## JOB
Beginning at the line that contains "確定申告書に医療費控除額を転記する" and ending at the last line of the entries, write out each line exactly; include nothing outside that span.

START DATA FOR REVIEW

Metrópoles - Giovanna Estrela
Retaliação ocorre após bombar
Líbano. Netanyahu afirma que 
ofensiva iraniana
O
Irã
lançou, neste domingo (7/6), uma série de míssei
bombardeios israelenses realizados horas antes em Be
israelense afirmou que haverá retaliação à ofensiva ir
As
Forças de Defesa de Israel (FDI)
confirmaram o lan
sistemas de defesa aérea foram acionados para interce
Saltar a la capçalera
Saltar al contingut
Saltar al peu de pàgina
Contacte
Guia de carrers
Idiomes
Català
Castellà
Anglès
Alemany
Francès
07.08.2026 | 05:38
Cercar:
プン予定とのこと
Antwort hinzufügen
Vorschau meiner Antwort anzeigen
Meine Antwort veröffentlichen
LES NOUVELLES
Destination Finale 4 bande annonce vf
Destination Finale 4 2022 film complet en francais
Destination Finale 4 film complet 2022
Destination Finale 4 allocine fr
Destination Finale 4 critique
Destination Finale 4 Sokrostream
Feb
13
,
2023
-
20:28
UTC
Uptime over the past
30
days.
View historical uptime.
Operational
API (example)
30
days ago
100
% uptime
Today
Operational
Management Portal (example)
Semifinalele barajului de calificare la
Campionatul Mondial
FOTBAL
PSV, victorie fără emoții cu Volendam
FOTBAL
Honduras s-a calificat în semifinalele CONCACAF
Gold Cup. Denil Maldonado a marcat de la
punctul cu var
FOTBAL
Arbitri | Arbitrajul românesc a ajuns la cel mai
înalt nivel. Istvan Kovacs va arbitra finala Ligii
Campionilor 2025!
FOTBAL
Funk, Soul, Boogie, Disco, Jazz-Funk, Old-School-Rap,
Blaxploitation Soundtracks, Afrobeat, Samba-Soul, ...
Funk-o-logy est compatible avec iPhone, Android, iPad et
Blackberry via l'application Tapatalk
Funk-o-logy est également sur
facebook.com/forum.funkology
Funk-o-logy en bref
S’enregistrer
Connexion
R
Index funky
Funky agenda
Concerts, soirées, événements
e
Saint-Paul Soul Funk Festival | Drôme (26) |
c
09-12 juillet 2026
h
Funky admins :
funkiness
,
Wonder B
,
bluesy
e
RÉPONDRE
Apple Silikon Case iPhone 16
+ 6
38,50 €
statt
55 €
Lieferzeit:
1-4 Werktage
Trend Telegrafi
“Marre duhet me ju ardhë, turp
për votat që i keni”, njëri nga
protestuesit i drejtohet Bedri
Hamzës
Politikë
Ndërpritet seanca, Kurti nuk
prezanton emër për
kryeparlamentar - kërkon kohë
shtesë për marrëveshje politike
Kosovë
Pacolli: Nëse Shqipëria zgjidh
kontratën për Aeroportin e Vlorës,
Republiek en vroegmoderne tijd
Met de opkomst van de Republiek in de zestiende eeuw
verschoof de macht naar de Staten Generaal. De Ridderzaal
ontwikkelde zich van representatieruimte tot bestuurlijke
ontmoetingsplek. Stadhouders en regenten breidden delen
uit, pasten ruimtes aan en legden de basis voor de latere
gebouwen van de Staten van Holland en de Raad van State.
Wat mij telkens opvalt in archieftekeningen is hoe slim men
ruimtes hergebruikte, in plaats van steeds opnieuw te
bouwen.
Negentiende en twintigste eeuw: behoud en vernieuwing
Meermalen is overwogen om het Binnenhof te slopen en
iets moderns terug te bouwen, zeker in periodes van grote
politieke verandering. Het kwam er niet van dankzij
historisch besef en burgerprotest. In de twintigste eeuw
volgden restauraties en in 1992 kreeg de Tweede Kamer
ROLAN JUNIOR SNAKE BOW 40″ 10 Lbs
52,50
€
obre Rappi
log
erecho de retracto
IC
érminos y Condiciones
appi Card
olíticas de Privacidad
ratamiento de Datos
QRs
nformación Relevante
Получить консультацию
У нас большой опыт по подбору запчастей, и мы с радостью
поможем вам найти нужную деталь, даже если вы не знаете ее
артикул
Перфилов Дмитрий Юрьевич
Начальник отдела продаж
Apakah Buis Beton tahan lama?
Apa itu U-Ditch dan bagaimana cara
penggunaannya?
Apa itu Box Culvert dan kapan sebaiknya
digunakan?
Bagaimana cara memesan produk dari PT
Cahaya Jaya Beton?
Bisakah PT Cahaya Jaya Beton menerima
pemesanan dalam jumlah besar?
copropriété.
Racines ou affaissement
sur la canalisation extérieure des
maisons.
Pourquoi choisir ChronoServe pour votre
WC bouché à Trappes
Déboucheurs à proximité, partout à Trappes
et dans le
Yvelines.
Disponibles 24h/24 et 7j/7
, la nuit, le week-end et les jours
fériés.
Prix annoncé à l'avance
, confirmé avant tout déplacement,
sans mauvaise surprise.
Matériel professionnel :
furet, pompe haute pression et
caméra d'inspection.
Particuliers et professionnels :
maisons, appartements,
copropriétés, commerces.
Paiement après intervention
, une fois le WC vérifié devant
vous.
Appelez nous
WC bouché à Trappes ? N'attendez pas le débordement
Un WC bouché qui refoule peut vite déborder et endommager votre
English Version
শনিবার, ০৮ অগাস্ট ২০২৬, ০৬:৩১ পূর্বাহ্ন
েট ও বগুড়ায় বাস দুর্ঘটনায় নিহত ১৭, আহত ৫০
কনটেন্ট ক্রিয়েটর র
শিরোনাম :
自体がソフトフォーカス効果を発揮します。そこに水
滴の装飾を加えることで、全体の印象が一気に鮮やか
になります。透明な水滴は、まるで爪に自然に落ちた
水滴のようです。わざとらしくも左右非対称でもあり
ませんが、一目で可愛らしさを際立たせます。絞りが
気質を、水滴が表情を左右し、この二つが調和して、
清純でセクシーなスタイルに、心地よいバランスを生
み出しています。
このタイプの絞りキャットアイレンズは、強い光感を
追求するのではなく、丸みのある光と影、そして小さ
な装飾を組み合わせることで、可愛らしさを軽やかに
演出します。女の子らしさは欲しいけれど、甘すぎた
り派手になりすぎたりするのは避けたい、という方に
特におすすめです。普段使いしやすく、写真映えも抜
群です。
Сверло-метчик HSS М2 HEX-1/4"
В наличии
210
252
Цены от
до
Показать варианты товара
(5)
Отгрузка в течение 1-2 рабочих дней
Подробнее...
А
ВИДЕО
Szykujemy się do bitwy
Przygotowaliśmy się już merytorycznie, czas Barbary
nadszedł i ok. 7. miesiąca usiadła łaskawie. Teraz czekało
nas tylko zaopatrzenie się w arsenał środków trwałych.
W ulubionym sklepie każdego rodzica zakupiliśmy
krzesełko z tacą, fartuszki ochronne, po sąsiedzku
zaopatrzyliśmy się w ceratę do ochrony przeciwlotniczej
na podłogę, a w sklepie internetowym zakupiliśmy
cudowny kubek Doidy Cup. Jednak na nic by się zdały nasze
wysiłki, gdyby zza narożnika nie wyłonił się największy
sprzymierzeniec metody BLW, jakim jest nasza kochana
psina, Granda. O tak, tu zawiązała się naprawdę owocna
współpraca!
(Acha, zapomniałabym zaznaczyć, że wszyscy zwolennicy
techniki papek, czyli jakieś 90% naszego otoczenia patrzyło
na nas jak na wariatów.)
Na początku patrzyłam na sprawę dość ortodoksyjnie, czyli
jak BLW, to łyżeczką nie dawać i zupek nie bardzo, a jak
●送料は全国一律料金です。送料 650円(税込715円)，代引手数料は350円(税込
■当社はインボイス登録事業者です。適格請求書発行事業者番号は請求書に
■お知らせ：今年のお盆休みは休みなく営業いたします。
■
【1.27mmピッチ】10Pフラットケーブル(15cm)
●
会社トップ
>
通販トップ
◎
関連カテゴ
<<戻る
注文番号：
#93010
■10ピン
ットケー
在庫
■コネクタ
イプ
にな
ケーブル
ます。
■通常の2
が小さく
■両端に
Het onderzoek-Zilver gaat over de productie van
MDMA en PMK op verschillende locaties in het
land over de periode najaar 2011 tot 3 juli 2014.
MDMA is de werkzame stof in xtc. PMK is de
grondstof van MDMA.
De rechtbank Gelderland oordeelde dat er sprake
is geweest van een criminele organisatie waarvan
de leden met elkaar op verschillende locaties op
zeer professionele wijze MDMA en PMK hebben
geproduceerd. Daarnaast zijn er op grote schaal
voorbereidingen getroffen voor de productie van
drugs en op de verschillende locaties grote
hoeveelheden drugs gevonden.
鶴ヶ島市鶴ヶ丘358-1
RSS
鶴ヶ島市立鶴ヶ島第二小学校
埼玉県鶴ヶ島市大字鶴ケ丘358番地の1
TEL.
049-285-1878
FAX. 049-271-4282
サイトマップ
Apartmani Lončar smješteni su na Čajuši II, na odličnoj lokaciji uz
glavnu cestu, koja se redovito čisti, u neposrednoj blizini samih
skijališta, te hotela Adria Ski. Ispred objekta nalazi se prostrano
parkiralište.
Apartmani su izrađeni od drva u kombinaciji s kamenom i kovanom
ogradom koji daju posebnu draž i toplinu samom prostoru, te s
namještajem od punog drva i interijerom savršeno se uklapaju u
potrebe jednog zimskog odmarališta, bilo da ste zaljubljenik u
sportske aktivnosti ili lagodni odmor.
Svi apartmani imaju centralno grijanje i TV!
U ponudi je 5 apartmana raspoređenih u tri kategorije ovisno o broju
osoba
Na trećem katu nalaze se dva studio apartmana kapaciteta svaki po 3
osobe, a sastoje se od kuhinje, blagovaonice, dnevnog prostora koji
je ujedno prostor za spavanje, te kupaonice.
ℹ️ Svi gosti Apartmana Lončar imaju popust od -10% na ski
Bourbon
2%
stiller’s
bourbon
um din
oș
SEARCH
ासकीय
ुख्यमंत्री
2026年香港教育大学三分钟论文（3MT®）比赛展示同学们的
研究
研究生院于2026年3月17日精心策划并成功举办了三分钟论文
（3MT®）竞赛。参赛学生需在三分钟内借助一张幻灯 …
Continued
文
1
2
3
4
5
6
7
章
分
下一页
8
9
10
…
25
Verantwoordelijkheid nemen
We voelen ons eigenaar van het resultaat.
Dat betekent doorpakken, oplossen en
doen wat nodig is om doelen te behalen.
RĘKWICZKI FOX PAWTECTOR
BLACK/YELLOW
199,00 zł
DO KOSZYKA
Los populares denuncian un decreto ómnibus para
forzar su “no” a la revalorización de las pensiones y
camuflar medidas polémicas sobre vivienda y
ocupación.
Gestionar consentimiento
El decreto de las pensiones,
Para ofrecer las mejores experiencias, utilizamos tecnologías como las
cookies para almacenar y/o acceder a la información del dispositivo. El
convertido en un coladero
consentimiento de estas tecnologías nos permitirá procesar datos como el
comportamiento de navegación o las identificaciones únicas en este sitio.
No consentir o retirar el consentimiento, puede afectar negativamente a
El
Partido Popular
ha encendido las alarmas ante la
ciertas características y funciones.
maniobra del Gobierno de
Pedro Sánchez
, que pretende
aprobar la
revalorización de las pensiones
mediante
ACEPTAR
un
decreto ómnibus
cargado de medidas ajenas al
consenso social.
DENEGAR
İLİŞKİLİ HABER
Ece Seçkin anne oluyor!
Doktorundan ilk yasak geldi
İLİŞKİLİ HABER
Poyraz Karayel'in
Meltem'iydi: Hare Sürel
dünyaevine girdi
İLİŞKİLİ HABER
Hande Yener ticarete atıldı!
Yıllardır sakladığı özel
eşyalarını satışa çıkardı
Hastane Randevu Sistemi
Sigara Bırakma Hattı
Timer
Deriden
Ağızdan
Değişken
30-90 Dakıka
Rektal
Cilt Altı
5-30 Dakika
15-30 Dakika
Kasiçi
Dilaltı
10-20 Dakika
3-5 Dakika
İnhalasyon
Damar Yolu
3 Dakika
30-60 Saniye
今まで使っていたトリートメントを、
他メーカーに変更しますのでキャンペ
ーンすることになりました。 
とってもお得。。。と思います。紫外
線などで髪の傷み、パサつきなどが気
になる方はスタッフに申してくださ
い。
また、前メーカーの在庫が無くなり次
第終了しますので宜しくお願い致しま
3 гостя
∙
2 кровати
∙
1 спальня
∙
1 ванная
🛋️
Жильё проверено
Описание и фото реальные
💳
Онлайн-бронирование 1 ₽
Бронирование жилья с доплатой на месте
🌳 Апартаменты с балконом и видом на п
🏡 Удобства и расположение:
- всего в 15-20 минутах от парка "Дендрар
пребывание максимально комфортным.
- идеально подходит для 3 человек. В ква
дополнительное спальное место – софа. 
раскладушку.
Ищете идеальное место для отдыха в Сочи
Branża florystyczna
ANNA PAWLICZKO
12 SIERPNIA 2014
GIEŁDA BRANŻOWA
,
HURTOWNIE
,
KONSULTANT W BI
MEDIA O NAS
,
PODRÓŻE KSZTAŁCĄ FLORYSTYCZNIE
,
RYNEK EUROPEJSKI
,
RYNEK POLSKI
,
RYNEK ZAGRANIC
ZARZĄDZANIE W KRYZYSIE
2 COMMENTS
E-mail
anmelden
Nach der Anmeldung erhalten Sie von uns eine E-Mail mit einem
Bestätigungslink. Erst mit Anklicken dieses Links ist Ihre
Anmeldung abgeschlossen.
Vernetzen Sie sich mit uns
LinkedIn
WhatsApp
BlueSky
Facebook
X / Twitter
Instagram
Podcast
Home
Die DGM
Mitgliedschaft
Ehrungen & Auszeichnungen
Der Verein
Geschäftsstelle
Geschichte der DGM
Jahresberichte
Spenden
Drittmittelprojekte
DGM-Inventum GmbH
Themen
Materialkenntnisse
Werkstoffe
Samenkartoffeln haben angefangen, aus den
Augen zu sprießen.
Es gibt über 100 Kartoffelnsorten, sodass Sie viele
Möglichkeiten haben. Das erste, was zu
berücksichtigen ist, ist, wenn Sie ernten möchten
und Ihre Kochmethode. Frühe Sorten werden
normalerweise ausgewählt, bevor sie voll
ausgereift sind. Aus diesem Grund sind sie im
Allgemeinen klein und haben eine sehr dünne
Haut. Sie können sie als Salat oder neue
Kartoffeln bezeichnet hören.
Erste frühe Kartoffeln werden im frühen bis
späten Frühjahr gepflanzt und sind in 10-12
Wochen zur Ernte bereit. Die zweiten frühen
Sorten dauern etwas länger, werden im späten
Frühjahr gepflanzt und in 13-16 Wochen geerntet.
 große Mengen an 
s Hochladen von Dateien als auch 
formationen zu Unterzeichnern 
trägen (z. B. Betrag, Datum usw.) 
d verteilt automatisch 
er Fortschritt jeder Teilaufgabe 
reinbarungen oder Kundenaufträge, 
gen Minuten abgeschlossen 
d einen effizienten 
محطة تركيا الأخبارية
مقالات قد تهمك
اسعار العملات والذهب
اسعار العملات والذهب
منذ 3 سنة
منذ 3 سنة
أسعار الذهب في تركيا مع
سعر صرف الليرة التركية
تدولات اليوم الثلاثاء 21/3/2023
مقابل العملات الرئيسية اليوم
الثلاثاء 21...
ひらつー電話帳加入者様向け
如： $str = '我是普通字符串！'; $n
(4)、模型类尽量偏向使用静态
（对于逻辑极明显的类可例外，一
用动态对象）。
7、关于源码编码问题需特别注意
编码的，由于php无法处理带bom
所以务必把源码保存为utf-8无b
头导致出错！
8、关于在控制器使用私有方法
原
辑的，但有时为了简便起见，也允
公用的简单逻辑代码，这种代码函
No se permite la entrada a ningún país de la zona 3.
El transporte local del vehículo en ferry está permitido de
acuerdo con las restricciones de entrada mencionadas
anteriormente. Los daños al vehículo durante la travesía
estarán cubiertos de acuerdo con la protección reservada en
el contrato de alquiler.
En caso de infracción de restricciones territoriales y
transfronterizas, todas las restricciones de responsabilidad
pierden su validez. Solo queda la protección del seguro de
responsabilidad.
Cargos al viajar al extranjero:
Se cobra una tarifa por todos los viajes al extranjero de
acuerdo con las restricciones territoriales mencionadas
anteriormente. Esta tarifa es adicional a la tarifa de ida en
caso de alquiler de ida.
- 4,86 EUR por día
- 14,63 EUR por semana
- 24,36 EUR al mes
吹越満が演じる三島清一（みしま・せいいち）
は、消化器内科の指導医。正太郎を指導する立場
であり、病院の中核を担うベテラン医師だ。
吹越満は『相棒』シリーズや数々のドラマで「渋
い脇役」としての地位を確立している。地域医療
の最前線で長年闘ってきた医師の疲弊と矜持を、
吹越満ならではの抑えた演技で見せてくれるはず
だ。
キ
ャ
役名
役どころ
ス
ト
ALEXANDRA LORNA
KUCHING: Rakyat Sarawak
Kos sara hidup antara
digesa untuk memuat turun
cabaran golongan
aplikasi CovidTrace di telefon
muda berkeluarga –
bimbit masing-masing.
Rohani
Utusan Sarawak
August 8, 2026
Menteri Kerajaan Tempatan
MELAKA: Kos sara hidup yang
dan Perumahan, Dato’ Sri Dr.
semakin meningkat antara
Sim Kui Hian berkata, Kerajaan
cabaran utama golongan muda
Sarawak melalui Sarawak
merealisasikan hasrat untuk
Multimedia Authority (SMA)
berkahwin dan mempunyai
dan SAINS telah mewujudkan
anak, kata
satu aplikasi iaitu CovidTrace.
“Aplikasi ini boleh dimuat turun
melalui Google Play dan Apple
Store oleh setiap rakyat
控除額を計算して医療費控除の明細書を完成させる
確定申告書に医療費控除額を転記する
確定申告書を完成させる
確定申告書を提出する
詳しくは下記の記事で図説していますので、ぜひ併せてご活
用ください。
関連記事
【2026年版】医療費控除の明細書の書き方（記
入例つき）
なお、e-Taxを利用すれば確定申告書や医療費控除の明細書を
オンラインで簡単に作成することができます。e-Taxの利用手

END DATA FOR REVIEW

## RESULT BELOW
確定申告書に医療費控除額を転記する
確定申告書を完成させる
確定申告書を提出する
詳しくは下記の記事で図説していますので、ぜひ併せてご活
用ください。
関連記事
【2026年版】医療費控除の明細書の書き方（記
入例つき）
なお、e-Taxを利用すれば確定申告書や医療費控除の明細書を
オンラインで簡単に作成することができます。e-Taxの利用手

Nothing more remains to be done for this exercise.